© JUNGE FREIHEIT Verlag GmbH & Co.  www.jungefreiheit.de    50/00 08. Dezember 2000


LOCKERUNGSÜBUNGEN
Silly Money
Karl Heinzen

Dramatische Kurseinbrüche, nach unten revidierte Umsatz- und Ergebnisprognosen, die begründete Aus- sicht auf rote Zahlen und Liquiditätsengpässe. Die EM.TV Merchandising AG, dank der Entertainment-Qualitäten des Firmengründers Thomas Haffa immerhin noch vor wenigen Monaten der Liebling des Neuen Marktes, ist ins Schlingern geraten. Die unternehmerische Verantwortung dürfte in andere Hände übergehen. Die Vollendung, die diese Firmengeschichte damit zu finden scheint, stimmt optimistisch. Auch in einer Wettbewerbsökonomie sind abgefeimten Strategien, Wehrlose auszubeuten oder den Menschen Bedürfnisse erst zu suggerieren, um dann an deren Befriedigung zu verdienen, offenbar Grenzen gesetzt.

Die Anklageliste gegen EM.TV ist lang. Unter dem Deckmantel, ein einmaliges Angebot an Programminhalten für Jugendliche und Familien unter einem Dach zu versammeln, hat das Unternehmen weltweit die Rechte an TV-Serien eingekauft, deren Ausstrahlung überwiegend an psychischen Kindesmißbrauch grenzt. Mit seinen Merchandising-Aktivitäten hat EM.TV einen Beitrag zur ästhetischen Verwahrlosung von Kindern in unserem Land geleistet und sich dabei schamlos genau an jenen zu bereichern versucht, denen das, was die Marktideologie als Konsumentensouveränität zu bezeichnen wagt, am wenigsten unterstellt werden darf. Es ist bedauerlich, daß das Unternehmen nun nicht dafür abgestraft wird, sondern vor allem wohl für seine Kräfteüberschätzung hinsichtlich des Engagements bei der Formel 1.

Gegen EM.TV kann aber mehr eingewandt werden als bloß die implizite Menschenverachtung dem Verbraucher gegenüber – hier ist das Unternehmen auch alles andere als einzigartig. Thomas Haffa hat mit seiner Politik der verbrannten Erde die mit dem Schlagwort "New Economy" verballhornte Modernisierung und Neugewichtung in der Unternehmenslandschaft nachhaltig diskreditiert. Sein Stil, mit den Methoden der Yellow Press Anteile an heißer Luft als Blue Chips auszugeben, macht allen, die nach ihm um Investoren ringen, das Leben schwer. Das Mißtrauen in eine Wirtschaft, die auf Marketing und weniger auf Produktqualität setzt, ist dank seines Engagements gestärkt. Am Ruf deutscher Börsengänge, daß sie silly money rund um den Globus zum überteuerten Einkauf von Ladenhütern schwemmen, dürfte auch EM.TV nicht unbeteiligt gewesen sein.
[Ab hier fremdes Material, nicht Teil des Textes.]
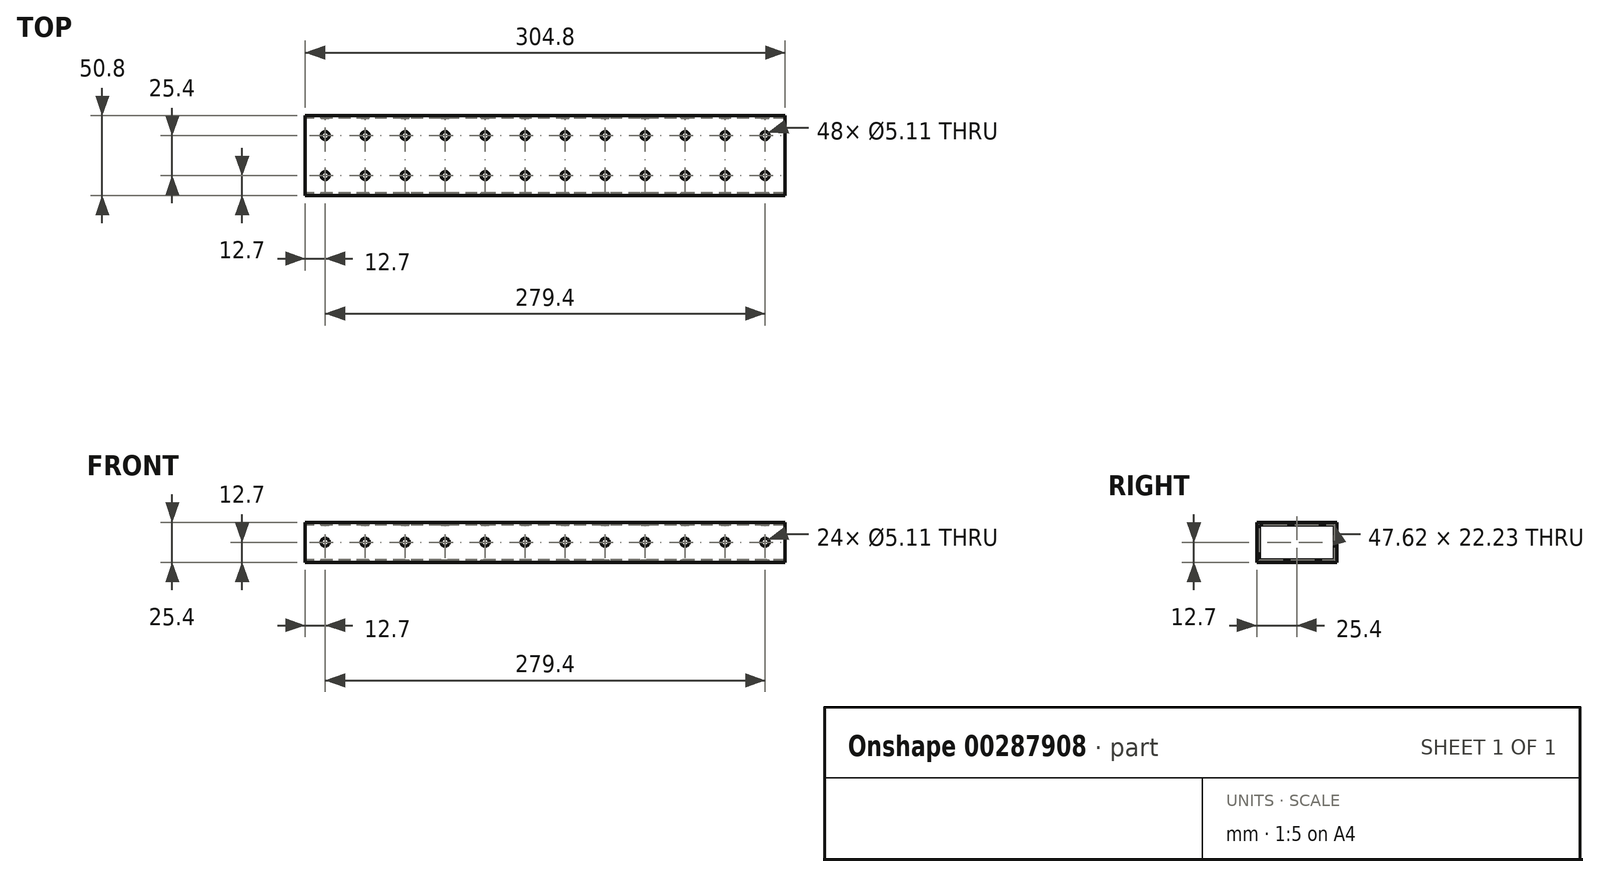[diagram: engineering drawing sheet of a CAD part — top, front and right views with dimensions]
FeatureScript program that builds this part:
annotation { "Feature Type Name" : "Feature", "Feature Type Description" : "" }
export const myFeature = defineFeature(function(context is Context, id is Id, definition is map)
    precondition{}
    {
        {
            var Q0;
            Q0=qCreatedBy(makeId("Right.planeOp"),FACE);
            var sketch = newSketch(context, id + "F0", { "sketchPlane" : qUnion([Q0])});
            skLineSegment(sketch, "E0.bottom", {"start": v(25.4, 12.7) * mm, "end": v(-25.4, 12.7) * mm});
            skLineSegment(sketch, "E0.top", {"start": v(25.4, -12.7) * mm, "end": v(-25.4, -12.7) * mm});
            skLineSegment(sketch, "E0.left", {"start": v(25.4, 12.7) * mm, "end": v(25.4, -12.7) * mm});
            skLineSegment(sketch, "E0.right", {"start": v(-25.4, 12.7) * mm, "end": v(-25.4, -12.7) * mm});
            skPoint(sketch, "E0.middle", {"position": v(0, 0) * mm});
            skLineSegment(sketch, "E1.bottom", {"start": v(23.81, 11.11) * mm, "end": v(-23.81, 11.11) * mm});
            skLineSegment(sketch, "E1.top", {"start": v(23.81, -11.11) * mm, "end": v(-23.81, -11.11) * mm});
            skLineSegment(sketch, "E1.left", {"start": v(23.81, 11.11) * mm, "end": v(23.81, -11.11) * mm});
            skLineSegment(sketch, "E1.right", {"start": v(-23.81, 11.11) * mm, "end": v(-23.81, -11.11) * mm});
            skSolve(sketch);
        }
        {
            var Q0;
            Q0=qSketchRegion(id+"F0",true);
            extrude(context, id + "F1", {"entities" : qUnion([Q0]), "depth" : 304.8 * mm});
        }
        {
            var Q0;
            Q0=makeQuery(id+"F1.opExtrude","SWEPT_FACE",FACE,{"disambiguationData":[OSD([sQuery(id+"F0.wireOp",EDGE,"E0.bottom")])]});
            var sketch = newSketch(context, id + "F2", { "sketchPlane" : qUnion([Q0])});
            skCircle(sketch, "E2", {"center": v(12.7, 12.7) * mm, "radius": 2.55 * mm});
            skCircle(sketch, "E3.0.1.0", {"center": v(12.7, -12.7) * mm, "radius": 2.55 * mm});
            skCircle(sketch, "E3.1.0.0", {"center": v(38.1, 12.7) * mm, "radius": 2.55 * mm});
            skCircle(sketch, "E3.1.1.0", {"center": v(38.1, -12.7) * mm, "radius": 2.55 * mm});
            skCircle(sketch, "E3.2.0.0", {"center": v(63.5, 12.7) * mm, "radius": 2.55 * mm});
            skCircle(sketch, "E3.2.1.0", {"center": v(63.5, -12.7) * mm, "radius": 2.55 * mm});
            skCircle(sketch, "E3.3.0.0", {"center": v(88.9, 12.7) * mm, "radius": 2.55 * mm});
            skCircle(sketch, "E3.3.1.0", {"center": v(88.9, -12.7) * mm, "radius": 2.55 * mm});
            skCircle(sketch, "E3.4.0.0", {"center": v(114.3, 12.7) * mm, "radius": 2.55 * mm});
            skCircle(sketch, "E3.4.1.0", {"center": v(114.3, -12.7) * mm, "radius": 2.55 * mm});
            skCircle(sketch, "E3.5.0.0", {"center": v(139.7, 12.7) * mm, "radius": 2.55 * mm});
            skCircle(sketch, "E3.5.1.0", {"center": v(139.7, -12.7) * mm, "radius": 2.55 * mm});
            skCircle(sketch, "E3.6.0.0", {"center": v(165.1, 12.7) * mm, "radius": 2.55 * mm});
            skCircle(sketch, "E3.6.1.0", {"center": v(165.1, -12.7) * mm, "radius": 2.55 * mm});
            skCircle(sketch, "E3.7.0.0", {"center": v(190.5, 12.7) * mm, "radius": 2.55 * mm});
            skCircle(sketch, "E3.7.1.0", {"center": v(190.5, -12.7) * mm, "radius": 2.55 * mm});
            skCircle(sketch, "E3.8.0.0", {"center": v(215.9, 12.7) * mm, "radius": 2.55 * mm});
            skCircle(sketch, "E3.8.1.0", {"center": v(215.9, -12.7) * mm, "radius": 2.55 * mm});
            skCircle(sketch, "E3.9.0.0", {"center": v(241.3, 12.7) * mm, "radius": 2.55 * mm});
            skCircle(sketch, "E3.9.1.0", {"center": v(241.3, -12.7) * mm, "radius": 2.55 * mm});
            skCircle(sketch, "E3.10.0.0", {"center": v(266.7, 12.7) * mm, "radius": 2.55 * mm});
            skCircle(sketch, "E3.10.1.0", {"center": v(266.7, -12.7) * mm, "radius": 2.55 * mm});
            skCircle(sketch, "E3.11.0.0", {"center": v(292.1, 12.7) * mm, "radius": 2.55 * mm});
            skCircle(sketch, "E3.11.1.0", {"center": v(292.1, -12.7) * mm, "radius": 2.55 * mm});
            skLineSegment(sketch, "E3.direction1", {"start": v(12.7, 12.7) * mm, "end": v(38.1, 12.7) * mm, "construction": true});
            skLineSegment(sketch, "E3.direction2", {"start": v(12.7, 12.7) * mm, "end": v(12.7, -12.7) * mm, "construction": true});
            skSolve(sketch);
        }
        {
            var Q0;
            Q0=sQuery(id+"F2.wireOp",VERTEX,"E3.1.1.0.center");
            var Q1;
            Q1=sQuery(id+"F2.wireOp",VERTEX,"E3.2.0.0.center");
            var Q2;
            Q2=sQuery(id+"F2.wireOp",VERTEX,"E3.2.1.0.center");
            var Q3;
            Q3=sQuery(id+"F2.wireOp",VERTEX,"E3.3.0.0.center");
            var Q4;
            Q4=sQuery(id+"F2.wireOp",VERTEX,"E3.3.1.0.center");
            var Q5;
            Q5=sQuery(id+"F2.wireOp",VERTEX,"E3.4.0.0.center");
            var Q6;
            Q6=sQuery(id+"F2.wireOp",VERTEX,"E3.11.1.0.center");
            var Q7;
            Q7=sQuery(id+"F2.wireOp",VERTEX,"E3.10.1.0.center");
            var Q8;
            Q8=sQuery(id+"F2.wireOp",VERTEX,"E3.9.1.0.center");
            var Q9;
            Q9=sQuery(id+"F2.wireOp",VERTEX,"E3.8.1.0.center");
            var Q10;
            Q10=sQuery(id+"F2.wireOp",VERTEX,"E3.7.1.0.center");
            var Q11;
            Q11=sQuery(id+"F2.wireOp",VERTEX,"E3.6.1.0.center");
            var Q12;
            Q12=sQuery(id+"F2.wireOp",VERTEX,"E3.11.0.0.center");
            var Q13;
            Q13=sQuery(id+"F2.wireOp",VERTEX,"E3.10.0.0.center");
            var Q14;
            Q14=sQuery(id+"F2.wireOp",VERTEX,"E3.9.0.0.center");
            var Q15;
            Q15=sQuery(id+"F2.wireOp",VERTEX,"E3.8.0.0.center");
            var Q16;
            Q16=sQuery(id+"F2.wireOp",VERTEX,"E3.4.1.0.center");
            var Q17;
            Q17=sQuery(id+"F2.wireOp",VERTEX,"E3.7.0.0.center");
            var Q18;
            Q18=sQuery(id+"F2.wireOp",VERTEX,"E3.5.0.0.center");
            var Q19;
            Q19=sQuery(id+"F2.wireOp",VERTEX,"E3.5.1.0.center");
            var Q20;
            Q20=sQuery(id+"F2.wireOp",VERTEX,"E3.6.0.0.center");
            var Q21;
            Q21=sQuery(id+"F2.wireOp",VERTEX,"E2.center");
            var Q22;
            Q22=sQuery(id+"F2.wireOp",VERTEX,"E3.0.1.0.center");
            var Q23;
            Q23=sQuery(id+"F2.wireOp",VERTEX,"E3.1.0.0.center");
            var Q24;
            Q24=makeQuery(id+"F1.opExtrude","SWEPT_BODY",BODY,{"disambiguationData":[OSD([sQuery(id+"F0.wireOp",EDGE,"E0.bottom"),sQuery(id+"F0.wireOp",EDGE,"E0.top"),sQuery(id+"F0.wireOp",EDGE,"E0.left"),sQuery(id+"F0.wireOp",EDGE,"E0.right"),sQuery(id+"F0.wireOp",EDGE,"E1.bottom"),sQuery(id+"F0.wireOp",EDGE,"E1.top"),sQuery(id+"F0.wireOp",EDGE,"E1.left"),sQuery(id+"F0.wireOp",EDGE,"E1.right")])]});
            hole(context, id + "F3", {"style" : HoleStyle.SIMPLE, "endStyle" : HoleEndStyle.THROUGH, "holeDiameter" : 5.1 * mm, "tappedDepth" : 12.7 * mm, "tapClearance" : 3, "locations" : qUnion([Q0, Q1, Q2, Q3, Q4, Q5, Q6, Q7, Q8, Q9, Q10, Q11, Q12, Q13, Q14, Q15, Q16, Q17, Q18, Q19, Q20, Q21, Q22, Q23]), "scope" : qUnion([Q24])});
        }
        {
            var Q0;
            Q0=makeQuery(id+"F1.opExtrude","SWEPT_FACE",FACE,{"disambiguationData":[OSD([sQuery(id+"F0.wireOp",EDGE,"E0.left")])]});
            var sketch = newSketch(context, id + "F4", { "sketchPlane" : qUnion([Q0])});
            skCircle(sketch, "E4", {"center": v(-292.1, 0) * mm, "radius": 2.55 * mm});
            skCircle(sketch, "E5.1.0.0", {"center": v(-266.7, 0) * mm, "radius": 2.55 * mm});
            skCircle(sketch, "E5.2.0.0", {"center": v(-241.3, 0) * mm, "radius": 2.55 * mm});
            skCircle(sketch, "E5.3.0.0", {"center": v(-215.9, 0) * mm, "radius": 2.55 * mm});
            skCircle(sketch, "E5.4.0.0", {"center": v(-190.5, 0) * mm, "radius": 2.55 * mm});
            skCircle(sketch, "E5.5.0.0", {"center": v(-165.1, 0) * mm, "radius": 2.55 * mm});
            skCircle(sketch, "E5.6.0.0", {"center": v(-139.7, 0) * mm, "radius": 2.55 * mm});
            skCircle(sketch, "E5.7.0.0", {"center": v(-114.3, 0) * mm, "radius": 2.55 * mm});
            skCircle(sketch, "E5.8.0.0", {"center": v(-88.9, 0) * mm, "radius": 2.55 * mm});
            skCircle(sketch, "E5.9.0.0", {"center": v(-63.5, 0) * mm, "radius": 2.55 * mm});
            skCircle(sketch, "E5.10.0.0", {"center": v(-38.1, 0) * mm, "radius": 2.55 * mm});
            skCircle(sketch, "E5.11.0.0", {"center": v(-12.7, 0) * mm, "radius": 2.55 * mm});
            skLineSegment(sketch, "E5.direction1", {"start": v(-292.1, 0) * mm, "end": v(-266.7, 0) * mm, "construction": true});
            skSolve(sketch);
        }
        {
            var Q0;
            Q0=sQuery(id+"F4.wireOp",VERTEX,"E5.3.0.0.center");
            var Q1;
            Q1=sQuery(id+"F4.wireOp",VERTEX,"E5.2.0.0.center");
            var Q2;
            Q2=sQuery(id+"F4.wireOp",VERTEX,"E5.4.0.0.center");
            var Q3;
            Q3=sQuery(id+"F4.wireOp",VERTEX,"E5.6.0.0.center");
            var Q4;
            Q4=sQuery(id+"F4.wireOp",VERTEX,"E5.5.0.0.center");
            var Q5;
            Q5=sQuery(id+"F4.wireOp",VERTEX,"E5.8.0.0.center");
            var Q6;
            Q6=sQuery(id+"F4.wireOp",VERTEX,"E5.7.0.0.center");
            var Q7;
            Q7=sQuery(id+"F4.wireOp",VERTEX,"E5.1.0.0.center");
            var Q8;
            Q8=sQuery(id+"F4.wireOp",VERTEX,"E4.center");
            var Q9;
            Q9=sQuery(id+"F4.wireOp",VERTEX,"E5.11.0.0.center");
            var Q10;
            Q10=sQuery(id+"F4.wireOp",VERTEX,"E5.10.0.0.center");
            var Q11;
            Q11=sQuery(id+"F4.wireOp",VERTEX,"E5.9.0.0.center");
            var Q12;
            Q12=makeQuery(id+"F1.opExtrude","SWEPT_BODY",BODY,{"disambiguationData":[OSD([sQuery(id+"F0.wireOp",EDGE,"E0.bottom"),sQuery(id+"F0.wireOp",EDGE,"E0.top"),sQuery(id+"F0.wireOp",EDGE,"E0.left"),sQuery(id+"F0.wireOp",EDGE,"E0.right"),sQuery(id+"F0.wireOp",EDGE,"E1.bottom"),sQuery(id+"F0.wireOp",EDGE,"E1.top"),sQuery(id+"F0.wireOp",EDGE,"E1.left"),sQuery(id+"F0.wireOp",EDGE,"E1.right")])]});
            hole(context, id + "F5", {"style" : HoleStyle.SIMPLE, "endStyle" : HoleEndStyle.THROUGH, "holeDiameter" : 5.1 * mm, "tappedDepth" : 12.7 * mm, "tapClearance" : 3, "locations" : qUnion([Q0, Q1, Q2, Q3, Q4, Q5, Q6, Q7, Q8, Q9, Q10, Q11]), "scope" : qUnion([Q12])});
        }
    });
Es sind also viele gute Seiten, die dem Absturz des Unternehmens abzugewinnen sind, auch wenn der Wohlstand von Thomas Haffa wahrscheinlich größer bleiben dürfte, als er zu Beginn des Abenteuers war. Es scheint zur allgemeinen Überraschung tatsächlich so zu sein, daß unternehmerischer Erfolg irgend etwas mit den Erträgen zu tun hat und sich dies langfristig offenbar auch in den Kursen widerzuspiegeln scheint. Den Preis für diese Auffrischung einer Erinnerung zahlt der "kleine Anleger", der zum Aktienkauf verleitet werden konnte. Dies ist aber durchaus systemkonform.